Ce qui s'est passé au Boston Stadium dépasse le simple cadre de l'erreur humaine; nous parlons ici d'un scandale absolu qui entache la plus grande compétition du football mondial. Pour son grand retour en Coupe du monde après 52 ans d'attente, la sélection nationale d'Haïti ne méritait pas d'être le dindon d'une farce arbitrale aussi grossière. Face à l'Écosse, les Grenadiers ont livré une prestation héroïque, mais ils ont été littéralement braqués par le corps arbitral et une assistance vidéo (VAR) mystérieusement amnésique.

Comment peut-on, en 2026, avec des dizaines de caméras haute définition, fermer les yeux sur deux mains flagrantes du défenseur écossais Grant Hanley dans la surface de réparation ? À la 73e puis à la 79e minute, l'Écossais écarte le bras de manière totalement anormale pour contrer les frappes haïtiennes. C'est un penalty indiscutable, une évidence que même un amateur aurait sifflée depuis les tribunes. Pourtant, l'arbitre central Mustapha Ghorbal a fait signe de jouer, et le camion du VAR est resté désespérément muet, refusant même de visionner les images. Pour couronner le tout, une semelle destructrice de Kenny McLean sur Josué Casimir en fin de match n'a récolté qu'un simple carton jaune, là où le rouge direct s'imposait.

La réaction unanime des médias internationaux

Le monde entier a vu la supercherie, et les chaînes de télévision internationales ne mâchent pas leurs mots pour dénoncer ce traitement injuste :

RMC Sport (France) : La chaîne française a immédiatement relayé la fureur des supporters et des observateurs, qualifiant la situation d'incompréhensible. « Haïti se fait voler, il y avait un penalty évident.

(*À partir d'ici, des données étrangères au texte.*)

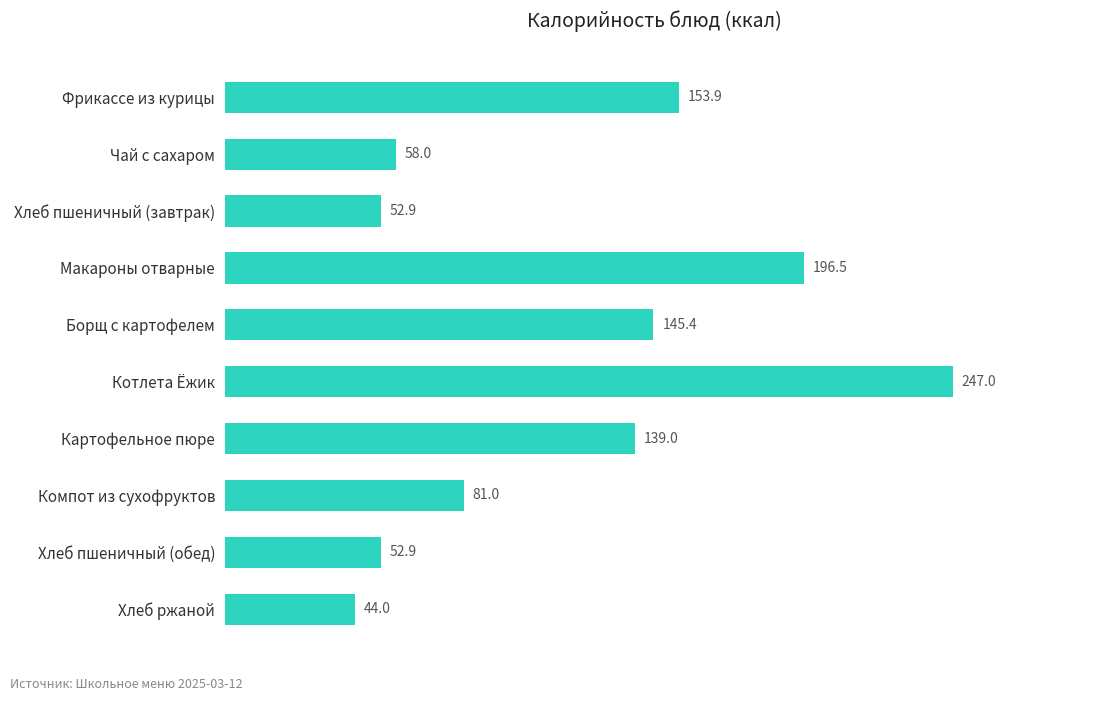

The chart shows a value of 247.0 at Котлета Ёжик. True or false?

True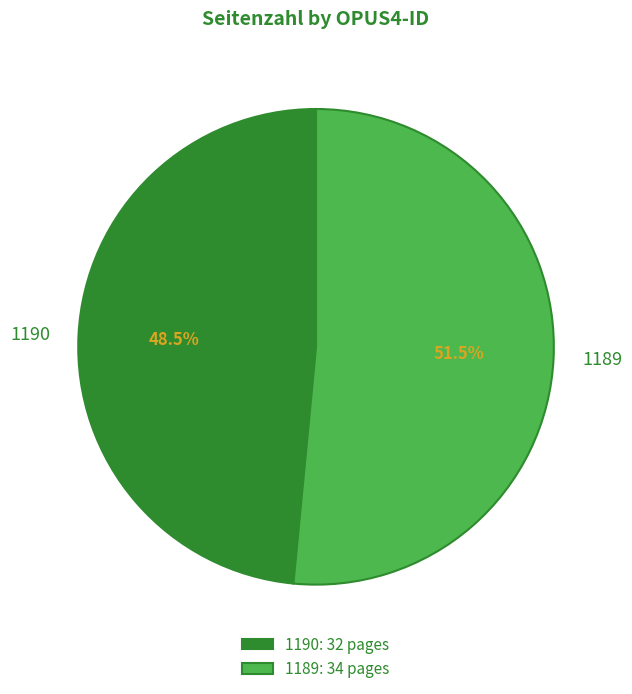

Combined, what portion of the pie is 1189 and 1190?

100.0%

Je ne comprends pas comment la VAR n'a pas revu cette main flagrante », s'indignent les consultants à l'antenne, fustigeant le mutisme de la vidéo.

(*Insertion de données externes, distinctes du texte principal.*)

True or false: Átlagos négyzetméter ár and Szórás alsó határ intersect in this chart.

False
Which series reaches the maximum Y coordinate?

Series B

Fox Sports / TSN (Amérique du Nord) : Sur les chaînes hôtes du tournoi, le constat est sans appel. Les ralentis diffusés en boucle montrent l'injustice sous tous les angles. Les commentateurs ont pointé du doigt une faillite totale du système VAR, expliquant que le sort du match aurait dû basculer en faveur d'Haïti dans le dernier quart d'heure.

India Today / Médias asiatiques : La presse internationale parle carrément de « vol du siècle » et relaye les réactions indignées des fans sur les réseaux sociaux. Les articles soulignent que l'Écosse a dû s'en remettre à une chance immense et à des décisions partiales pour arracher sa première victoire en Coupe du monde depuis 1990.

Presse sportive panafricaine (Africa Top Sports, Mega Sports) :  Bien que le trio arbitral soit issu du continent africain (Algérie), les experts locaux n'ont pas volé au secours de l'arbitre. Ils décrivent un arbitrage frileux et fustigent l'attitude de Ghorbal qui a « temporisé » au lieu de prendre ses responsabilités sur les fautes graves.

Le verdict est unanime à travers le globe : Haïti n'a pas simplement perdu un match, on lui a refusé le droit de se battre à armes égales. La FIFA va devoir rendre des comptes, car une telle parodie d'arbitrage gâche la fête du football et laisse un goût terriblement amer à tout un peuple. Les Grenadiers sortent la tête haute, mais le sifflet, lui, est tombé bien bas.